Entrelac itself is a very specific technique. It does what it does and it looks like what it looks like, and that's that. To her credit, Gwen pushes it about as far as it will go, using it to fashion not only the usual suspects like scarves and other mainly flat pieces, but also surprisingly fetching fitted garments.
Patterns aside, however, the book explains the underlying principles of entrelac so clearly and exhaustively that after working through the practice exercises an intermediate knitter could begin to design his own projects, or adapt the attendant patterns to suit. I waded in, as directed, with needles and scrap yarn in hand. In 15 minutes I produced my first complete square.
Yeah, fine. I'm not going to enter it in the county fair, but it led me all the way 'round the garden path without veering off into the pachysandra.

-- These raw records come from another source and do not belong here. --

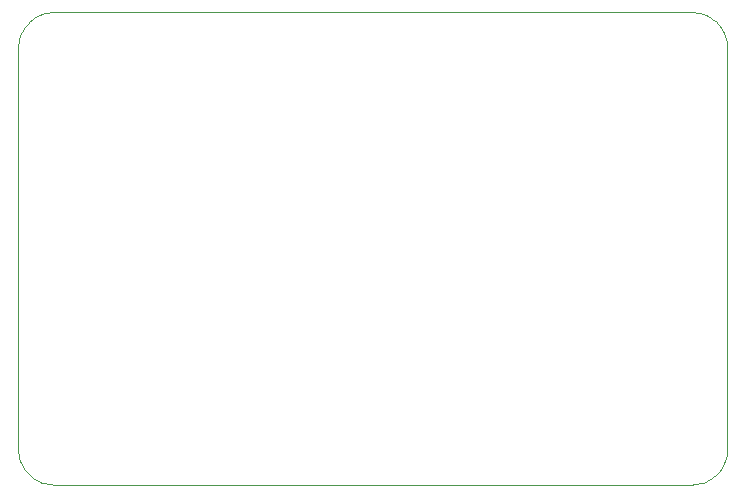
<source format=gm1>
G04*
G04 #@! TF.GenerationSoftware,Altium Limited,Altium Designer,19.1.8 (144)*
G04*
G04 Layer_Color=16711935*
%FSLAX44Y44*%
%MOMM*%
G71*
G01*
G75*
%ADD14C,0.1000*%
D14*
X570000Y0D02*
X572477Y103D01*
X574938Y409D01*
X577365Y918D01*
X579741Y1626D01*
X582051Y2527D01*
X584278Y3616D01*
X586409Y4885D01*
X588426Y6326D01*
X590318Y7928D01*
X592072Y9682D01*
X593674Y11574D01*
X595115Y13592D01*
X596384Y15722D01*
X597473Y17949D01*
X598374Y20259D01*
X599082Y22636D01*
X599591Y25062D01*
X599897Y27523D01*
X600000Y30000D01*
Y370000D02*
X599897Y372477D01*
X599591Y374938D01*
X599082Y377365D01*
X598374Y379741D01*
X597473Y382051D01*
X596384Y384278D01*
X595115Y386408D01*
X593674Y388426D01*
X592072Y390318D01*
X590318Y392072D01*
X588426Y393674D01*
X586408Y395115D01*
X584278Y396384D01*
X582051Y397473D01*
X579741Y398374D01*
X577365Y399082D01*
X574938Y399591D01*
X572477Y399897D01*
X570000Y400000D01*
X30000D02*
X27523Y399897D01*
X25062Y399591D01*
X22635Y399082D01*
X20259Y398374D01*
X17949Y397473D01*
X15722Y396384D01*
X13592Y395115D01*
X11574Y393674D01*
X9682Y392072D01*
X7928Y390318D01*
X6326Y388426D01*
X4885Y386408D01*
X3616Y384278D01*
X2527Y382051D01*
X1626Y379741D01*
X918Y377365D01*
X409Y374938D01*
X103Y372477D01*
X0Y370000D01*
Y30000D02*
X103Y27523D01*
X409Y25062D01*
X918Y22635D01*
X1626Y20259D01*
X2527Y17949D01*
X3616Y15722D01*
X4885Y13592D01*
X6326Y11574D01*
X7928Y9682D01*
X9682Y7928D01*
X11574Y6326D01*
X13592Y4885D01*
X15722Y3616D01*
X17949Y2527D01*
X20259Y1626D01*
X22636Y918D01*
X25062Y409D01*
X27523Y103D01*
X30000Y0D01*
X0Y30000D02*
Y370000D01*
X30000Y400000D02*
X570000D01*
X600000Y30000D02*
Y370000D01*
X30000Y-0D02*
X570000Y0D01*
M02*

</source>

Gwen also pushes the technique of knitting left to right (also known as knitting back backwards) as essential to making entrelac a joy, since it obviates the need to constantly turn the work. You knit the stitches from the left needle to the right needle, as usual–and then you knit them back from the right needle to the left needle.

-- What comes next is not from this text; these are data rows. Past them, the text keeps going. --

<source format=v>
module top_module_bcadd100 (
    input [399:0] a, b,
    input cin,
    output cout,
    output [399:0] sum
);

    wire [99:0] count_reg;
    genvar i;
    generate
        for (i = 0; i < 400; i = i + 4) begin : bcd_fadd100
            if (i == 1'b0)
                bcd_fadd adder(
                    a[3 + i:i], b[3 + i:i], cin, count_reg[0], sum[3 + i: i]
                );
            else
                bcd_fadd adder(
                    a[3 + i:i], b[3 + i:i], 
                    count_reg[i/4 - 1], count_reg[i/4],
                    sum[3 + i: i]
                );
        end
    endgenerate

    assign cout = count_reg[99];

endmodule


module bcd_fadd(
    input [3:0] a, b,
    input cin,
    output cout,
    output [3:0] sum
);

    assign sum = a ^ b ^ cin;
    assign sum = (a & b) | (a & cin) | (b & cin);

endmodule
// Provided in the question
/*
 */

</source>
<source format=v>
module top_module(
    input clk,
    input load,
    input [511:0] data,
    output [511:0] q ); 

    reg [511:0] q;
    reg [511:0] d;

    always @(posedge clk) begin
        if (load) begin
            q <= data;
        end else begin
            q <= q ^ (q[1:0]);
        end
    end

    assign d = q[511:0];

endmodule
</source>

I'd seen it done. I'd envied those who could do it. But I'd never done it. Using Gwen's tutorial, I learned to fluently knit, purl, k2tog and p2tog backwards in five minutes flat. Obviously, here is a work written by a born teacher.
Now, a bit of irony. Learning to knit back backwards has put entrelac within my reach, but it's also the reason I won't be knitting any entrelac right way.

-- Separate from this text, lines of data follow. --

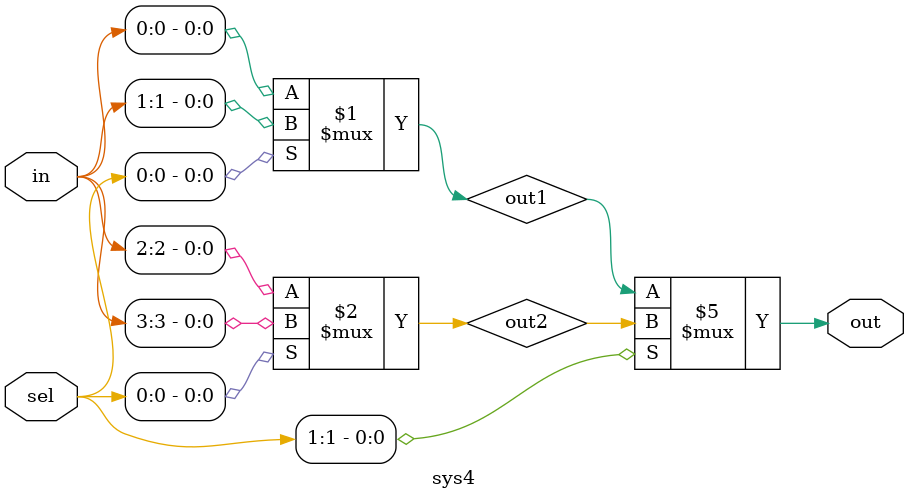
<source format=v>
module sys4 (out,in,sel);

output reg out;
input [1:0] sel;
input [3:0] in;
wire out1,out2;

assign out1 = sel[0] ? in[1] : in[0];
assign out2 = sel[0] ? in[3] : in[2];

always @(sel,in)
begin
if (sel[1]) begin out = out2; end
else			begin out = out1; end
end

endmodule

</source>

Thanks to Gwen, I can finally tackle a project I've wanted to make since the moment I saw it: the Roman glass vest from Kaffe Fasset's Glorious Color. There are two photographs, but no pattern–only Kaffe's succinct description in the text of how he did it. It's knitted flat, and involves working both intarsia and jacquard in the same row throughout.
I've wanted to make it as a showcase for some of the beautiful, beautiful yarn I've been given by spinners and dyers when I travel (did I mention that my life is hard?),
but didn't want to face working the wrong side rows. Now that knitting back backwards will allow me to keep the right side facing me at all times, it's time to go swatch.
Philadelphia: Back to Loop
Before I forget, I've added a trip to my calendar that's coming up pretty soon–to beautiful Loop in Philadelphia, November 13 and 14. I had so much fun there the last time that I can't wait to come back.
I'll be teaching three classes (lace and photography) as part of a lovely weekend that will also include a class and trunk show by my bosom companion Carol Sulcoski of Black Bunny Fibers and Knitting Socks with Handpainted Yarn. Full details are here.
And My Thanks...
The outpouring of supportive comments to It Gets Better was mind-boggling. I've managed to put high school behind me–although as you can tell, the memories are still vivid when I summon them. But should some kid in need stumble upon that entry, I have no doubt that she or he will find far more encouragement in your responses than in my testimonial!
And thanks, also, for making my maiden voyage into self-publishing a sweet one–Sahar is doing quite respectably, and there's already a beautiful FO in Rowan Felted Tweed on Ravelry. Who's next?